Political career: Ford served 25 years as a US representative from the 5th congressional district in Michigan. In the last nine years he was House Minority leader. 

Golf: Ford was passionate about golf according to his niece, Linda Burba, the daughter of Ford’s youngest half-brother, Richard Ford. Burba was interviewed for the Gerald R. Ford Oral History Project on May 8, 2009  and told her interviewer, Richard Norton Smith that liberal Democrat Tip O’Neill, who was Speaker of the House told her: “Your uncle and I may be adversaries Monday through Friday, but we have never been enemies, and on Saturday morning at nine o’clock, we’re at the first tee at Burning Tree for golf.” Burba also said she heard Ford say that all he ever wanted to be was Speaker of the House.

Shortest presidency: Ford’s 895 day-long presidency is the shortest in U.S. history for any president who did not die in office. Despite that, he left a legacy that will not be ignored by history. 

Foreign policy:  The Helsinki Accords were signed during his administration, which reduced cold war tensions with the U.S.S.R. 

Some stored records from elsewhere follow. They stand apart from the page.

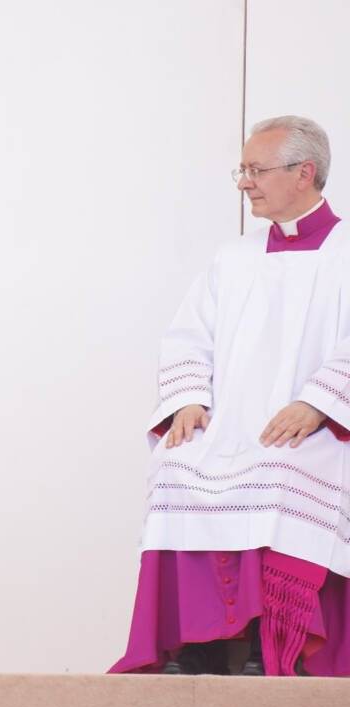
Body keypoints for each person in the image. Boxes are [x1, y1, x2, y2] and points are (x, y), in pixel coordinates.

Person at [113, 115, 350, 676]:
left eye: (257, 170)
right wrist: (190, 398)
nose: (245, 182)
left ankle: (269, 648)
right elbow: (188, 335)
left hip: (316, 431)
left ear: (304, 173)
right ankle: (200, 645)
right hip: (232, 426)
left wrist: (318, 401)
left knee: (282, 476)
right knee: (176, 468)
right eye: (242, 170)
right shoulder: (233, 258)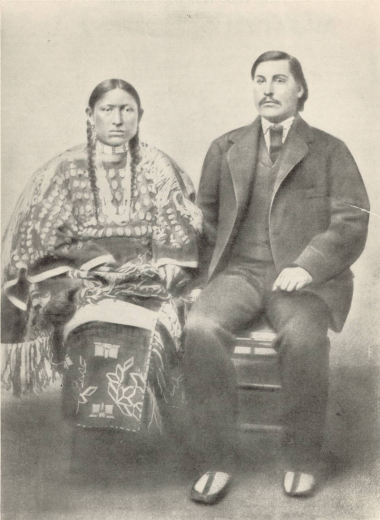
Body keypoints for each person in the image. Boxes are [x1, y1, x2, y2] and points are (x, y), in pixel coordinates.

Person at [184, 51, 370, 503]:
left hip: (301, 281)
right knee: (200, 328)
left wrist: (307, 265)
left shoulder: (330, 149)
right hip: (238, 273)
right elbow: (205, 221)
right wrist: (196, 278)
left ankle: (302, 458)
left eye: (280, 80)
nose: (267, 89)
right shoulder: (224, 147)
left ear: (300, 89)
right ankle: (216, 458)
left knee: (305, 339)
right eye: (260, 80)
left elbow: (352, 220)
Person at [2, 79, 201, 438]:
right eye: (107, 110)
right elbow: (42, 233)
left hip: (146, 275)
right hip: (85, 277)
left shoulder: (158, 166)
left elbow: (177, 223)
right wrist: (94, 263)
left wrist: (167, 263)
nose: (117, 119)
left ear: (140, 116)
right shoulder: (63, 169)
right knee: (89, 319)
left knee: (166, 319)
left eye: (127, 110)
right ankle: (98, 430)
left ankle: (163, 429)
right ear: (90, 115)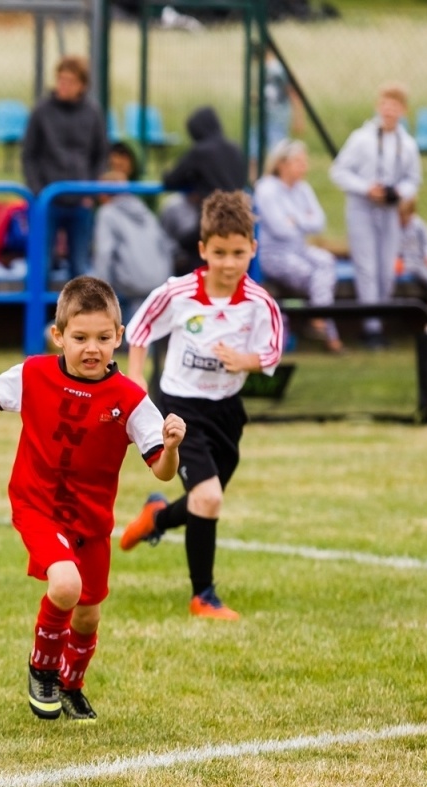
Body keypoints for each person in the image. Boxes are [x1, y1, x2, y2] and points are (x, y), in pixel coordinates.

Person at [0, 277, 184, 720]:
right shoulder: (33, 374)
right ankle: (42, 669)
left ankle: (72, 683)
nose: (92, 348)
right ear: (58, 336)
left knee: (88, 615)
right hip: (37, 504)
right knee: (66, 585)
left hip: (91, 520)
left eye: (104, 338)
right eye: (80, 337)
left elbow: (161, 468)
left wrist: (173, 446)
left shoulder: (132, 400)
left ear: (118, 338)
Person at [119, 191, 284, 621]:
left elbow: (271, 354)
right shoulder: (178, 293)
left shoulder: (259, 303)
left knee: (201, 500)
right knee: (208, 498)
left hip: (227, 412)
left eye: (238, 252)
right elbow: (138, 331)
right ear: (202, 250)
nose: (229, 263)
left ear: (253, 248)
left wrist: (245, 360)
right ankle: (203, 596)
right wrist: (136, 377)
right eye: (219, 253)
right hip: (179, 407)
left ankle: (156, 518)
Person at [330, 83, 420, 347]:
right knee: (366, 266)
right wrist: (365, 188)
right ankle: (371, 326)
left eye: (395, 106)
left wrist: (397, 192)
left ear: (403, 110)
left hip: (389, 211)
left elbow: (413, 180)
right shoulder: (362, 138)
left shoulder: (407, 144)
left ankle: (381, 319)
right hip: (362, 208)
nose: (389, 111)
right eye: (385, 105)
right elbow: (339, 171)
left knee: (386, 267)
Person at [20, 55, 107, 279]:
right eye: (60, 80)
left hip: (81, 201)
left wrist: (92, 192)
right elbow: (29, 155)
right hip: (49, 199)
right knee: (41, 266)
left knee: (79, 266)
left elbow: (100, 155)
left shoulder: (92, 113)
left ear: (82, 86)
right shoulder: (42, 112)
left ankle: (78, 314)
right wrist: (39, 192)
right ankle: (39, 314)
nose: (63, 86)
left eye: (69, 81)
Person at [253, 139, 341, 351]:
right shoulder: (267, 189)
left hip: (298, 249)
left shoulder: (303, 189)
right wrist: (304, 219)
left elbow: (319, 222)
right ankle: (328, 333)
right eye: (299, 162)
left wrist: (294, 219)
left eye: (305, 161)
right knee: (314, 275)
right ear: (282, 164)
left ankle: (319, 320)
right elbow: (280, 229)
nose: (305, 167)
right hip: (273, 255)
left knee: (326, 261)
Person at [160, 107, 246, 268]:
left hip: (211, 218)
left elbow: (171, 180)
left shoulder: (200, 152)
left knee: (187, 249)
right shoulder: (235, 149)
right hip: (238, 217)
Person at [91, 169, 174, 324]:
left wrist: (99, 293)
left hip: (131, 285)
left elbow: (104, 253)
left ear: (103, 193)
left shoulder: (107, 213)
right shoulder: (146, 211)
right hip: (160, 280)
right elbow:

JFK assassination committee: Ford was appointed to the Warren Commission by Lyndon B Johnson, a task force set up to investigate the shooting of President John F. Kennedy.

Recession fighter: Ford implemented a tax cut which was targeted at low and moderate income families, which is credited as having helped greatly in getting the economy out of the recession. 

Inflation reducer: Ford stimulated economic growth by increasing spending and cutting taxes. There are indications that it was largely due to his policies that the inflation rate fell to 4.8% at the time he left office, having decreased the inflation rate to less than half.

Unemployment advocate: As unemployment rose dramatically, the Ford administration provided compensation to a higher percentage of unemployed than at any other time from 1967 onward, providing unemployment compensation to 81 percent of unemployed workers (April 1975). 

No foreign oil: Ford recommended to the Congress the first comprehensive national energy program specifically designed to reduce dependence on foreign oil.

A friend to farmers: Ford’s farm policy was marked by non interference and during his time in office, net farm income in the three years of the Ford presidency was increased by more than double. It averaged $28.5 billion as compared to $12.9 billion average during the previous three years.

Honors: Among other awards and medals, President Bill Clinton presented Gerald Ford with the Presidential Medal of Freedom, the highest civilian honor in the United States. In 2001, he was presented with the John F. Kennedy Profiles in Courage Award for his controversial decision to grant a presidential pardon to Richard Nixon.

Long Life: At the time of his death in 2006, Ford was 93, and had been the oldest living president to date. Today, Jimmy Carter, who defeated Ford in 1976 by a narrow victory of 297 electoral college votes to Ford’s 240, holds that record at the age of 98.